Strinse con forza la tazza tra le mani: c'era una donna che lo aspettava in una casa luminosa, accogliente ed ordinata che avrebbe dovuto apparirgli desiderabile, ma che in quel momento non lo era. Doveva andarsene subito, prima di iniziare a pensare che in realtà lui apparteneva a quel buio ed a quel caos.
In tre passi era di nuovo davanti all'ingresso della cucina, un altro e sarebbe uscito da lì per sempre, portando via anche l'ultima parte di sé. 

"Non lasciarmi solo, John." 

Poco più di un sussurro, tanto che John credette fosse solo nella sua mente.
Un fruscio di seta e un sospiro che assomigliava troppo ad un singhiozzo e questo no, non se l'era immaginato.
In un attimo fu accanto al divano. D'un tratto tutto gli fu chiaro: il perché della sfuriata di Sherlock e del suo odio nei confronti di Mary.
La paura di vederlo scomparire dalla sua vita, il desiderio di riaverlo per sé, solo per sé e le mille altre cose mai dette tra di loro, tutto era racchiuso in una supplica impalpabile. 

"Non lasciarmi solo, John."
Non abbandonarmi qui, gridava il gattino nero da dentro lo scatolone. 

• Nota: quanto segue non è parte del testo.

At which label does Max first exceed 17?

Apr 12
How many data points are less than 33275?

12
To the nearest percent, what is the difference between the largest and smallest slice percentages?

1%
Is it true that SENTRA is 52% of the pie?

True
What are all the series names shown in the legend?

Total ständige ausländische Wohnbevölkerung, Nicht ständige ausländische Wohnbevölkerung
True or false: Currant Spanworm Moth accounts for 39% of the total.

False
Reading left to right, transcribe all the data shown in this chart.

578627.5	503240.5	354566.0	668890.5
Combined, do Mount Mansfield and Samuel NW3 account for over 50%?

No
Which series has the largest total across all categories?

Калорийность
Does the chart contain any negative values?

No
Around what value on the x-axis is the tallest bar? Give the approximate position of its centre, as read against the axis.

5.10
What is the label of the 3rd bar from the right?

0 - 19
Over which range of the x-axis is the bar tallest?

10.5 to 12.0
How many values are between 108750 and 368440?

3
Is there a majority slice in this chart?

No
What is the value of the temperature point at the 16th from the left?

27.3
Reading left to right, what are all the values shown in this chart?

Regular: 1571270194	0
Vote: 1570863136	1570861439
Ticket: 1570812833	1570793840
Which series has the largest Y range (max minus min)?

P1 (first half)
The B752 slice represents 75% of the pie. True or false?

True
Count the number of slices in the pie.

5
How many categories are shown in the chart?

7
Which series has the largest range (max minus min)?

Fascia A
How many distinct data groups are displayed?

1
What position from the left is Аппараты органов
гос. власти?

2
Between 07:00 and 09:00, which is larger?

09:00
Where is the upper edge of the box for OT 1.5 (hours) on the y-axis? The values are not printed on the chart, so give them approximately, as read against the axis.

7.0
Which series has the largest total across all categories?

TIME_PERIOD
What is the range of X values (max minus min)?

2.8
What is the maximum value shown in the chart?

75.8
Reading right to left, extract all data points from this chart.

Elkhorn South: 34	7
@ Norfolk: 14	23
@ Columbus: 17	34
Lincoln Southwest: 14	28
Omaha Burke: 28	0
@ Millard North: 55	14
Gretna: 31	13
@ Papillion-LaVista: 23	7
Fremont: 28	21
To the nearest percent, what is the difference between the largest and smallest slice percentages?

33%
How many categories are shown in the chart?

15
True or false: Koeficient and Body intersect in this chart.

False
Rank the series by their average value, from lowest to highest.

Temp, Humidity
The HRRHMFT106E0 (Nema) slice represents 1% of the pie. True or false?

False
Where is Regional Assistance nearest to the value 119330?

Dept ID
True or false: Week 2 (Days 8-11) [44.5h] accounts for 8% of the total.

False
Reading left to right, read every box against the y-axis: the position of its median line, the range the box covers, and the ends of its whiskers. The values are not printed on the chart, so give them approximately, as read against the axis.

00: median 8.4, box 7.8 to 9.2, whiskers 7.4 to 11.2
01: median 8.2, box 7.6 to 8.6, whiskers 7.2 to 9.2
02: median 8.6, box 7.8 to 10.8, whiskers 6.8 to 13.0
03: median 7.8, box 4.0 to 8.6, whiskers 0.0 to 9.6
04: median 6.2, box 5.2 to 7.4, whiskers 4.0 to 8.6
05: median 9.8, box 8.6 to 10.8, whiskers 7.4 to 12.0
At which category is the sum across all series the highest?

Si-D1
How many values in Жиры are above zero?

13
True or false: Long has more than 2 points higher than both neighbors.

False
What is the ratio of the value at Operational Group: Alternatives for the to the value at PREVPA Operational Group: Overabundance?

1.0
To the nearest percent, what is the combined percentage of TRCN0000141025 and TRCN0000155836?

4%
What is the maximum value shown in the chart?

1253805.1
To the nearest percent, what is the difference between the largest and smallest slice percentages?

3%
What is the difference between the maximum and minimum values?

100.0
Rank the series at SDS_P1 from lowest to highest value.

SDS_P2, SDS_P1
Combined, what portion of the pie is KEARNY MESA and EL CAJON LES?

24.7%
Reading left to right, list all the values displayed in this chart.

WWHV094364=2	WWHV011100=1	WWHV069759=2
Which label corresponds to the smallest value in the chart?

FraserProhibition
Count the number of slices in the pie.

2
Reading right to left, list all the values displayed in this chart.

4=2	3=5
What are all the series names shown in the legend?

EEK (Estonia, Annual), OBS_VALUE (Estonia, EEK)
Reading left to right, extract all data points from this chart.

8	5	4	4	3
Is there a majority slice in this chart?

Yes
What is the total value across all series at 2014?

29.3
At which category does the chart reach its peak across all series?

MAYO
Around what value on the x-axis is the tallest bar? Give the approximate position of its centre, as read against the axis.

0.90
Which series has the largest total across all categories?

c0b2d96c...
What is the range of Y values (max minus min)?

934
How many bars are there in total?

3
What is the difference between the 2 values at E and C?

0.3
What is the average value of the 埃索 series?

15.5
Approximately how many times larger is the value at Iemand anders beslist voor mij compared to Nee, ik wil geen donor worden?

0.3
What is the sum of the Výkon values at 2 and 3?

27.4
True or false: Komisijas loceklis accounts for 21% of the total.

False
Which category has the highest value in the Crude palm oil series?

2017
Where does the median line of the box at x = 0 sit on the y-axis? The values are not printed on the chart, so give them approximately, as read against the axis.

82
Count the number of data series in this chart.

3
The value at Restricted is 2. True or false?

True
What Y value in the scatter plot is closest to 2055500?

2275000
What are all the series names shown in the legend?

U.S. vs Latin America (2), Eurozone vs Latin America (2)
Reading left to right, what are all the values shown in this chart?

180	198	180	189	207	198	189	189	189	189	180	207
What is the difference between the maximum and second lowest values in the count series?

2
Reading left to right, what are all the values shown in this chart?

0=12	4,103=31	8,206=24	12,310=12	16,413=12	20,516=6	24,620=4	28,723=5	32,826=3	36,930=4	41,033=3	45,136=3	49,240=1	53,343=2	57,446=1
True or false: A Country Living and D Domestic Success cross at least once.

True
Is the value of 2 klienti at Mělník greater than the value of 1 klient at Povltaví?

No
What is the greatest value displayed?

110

"Sherlock..." Lo afferrò per le spalle voltandolo verso di sé... dio, se gli erano mancati quegli occhi, e quegli zigomi, e quei capelli ricci, e quella voce baritonale.
Come aveva fatto a farne a meno per tutto quel tempo?
Gli passò un dito sulle labbra secche "Che idiota che sei. - lo rimproverò con dolcezza - Guardati: sei disidratato. Ti preparo una tazza di tè."
Fece per alzarsi, quando il suo cellulare diffuse le note di "I want you back" nell'aria.
La suoneria di Mary.
Scattando come un gatto arrabbiato, Sherlock si liberò della sua stretta, tornò a dargli le spalle e a raggomitolarsi su se stesso.
La voce di Gary Barlow continuava a gracchiare, fastidiosa ed insistente.
John fu investito dalla consapevolezza che la prossima mossa avrebbe deciso il suo intero futuro. E si sorprese nello scoprire che in realtà aveva già deciso da molto, molto tempo e che, forse, non c'erano mai state due opzioni tra cui scegliere.
Tolse il cellulare di tasca e lo scagliò lontano, la canzone della suoneria che morì all'improvviso in un'esplosione di plastica infranta. A quel suono, Sherlock si voltò stupito e subito John gli fu sopra, costringendolo a distendere il corpo e a sdraiarsi sulla schiena, bloccandolo col peso del suo corpo.
"John." Mille domande, mille richieste, tutte racchiuse nel suo nome.
"Sono qui, Sherlock. - lo rassicurò, appoggiando la fronte sulla sua - Non me ne vado più."
L'ombra di un sorriso comparve sul volto del detective "Non volevi farmi un tè?"
John lanciò un'occhiata fugace alla sua tazza da tè, poggiata sul tavolino: non c'era fretta, quella tazza sarebbe rimasta al 221B di Baker Street ancora per molto, molto tempo. Si chinò sul viso dell'altro "Conosco un altro metodo per prendermi cura di queste povere labbra screpolate." mormorò, prima di reidratare la bocca di Sherlock con la propria, mentre le sue mani si insinuavano sotto i pantaloni del pigiama. 

Qualche minuto più tardi una raggiante Mrs. Hudson chiudeva con discrezione la porta della cucina per impedire che l'eco dell'entusiasmo dei suoi due ragazzi arrivasse fino in strada.
Ed era certa che John le avrebbe perdonato la sua piccola bugia, si disse mentre scendeva le scale con agilità.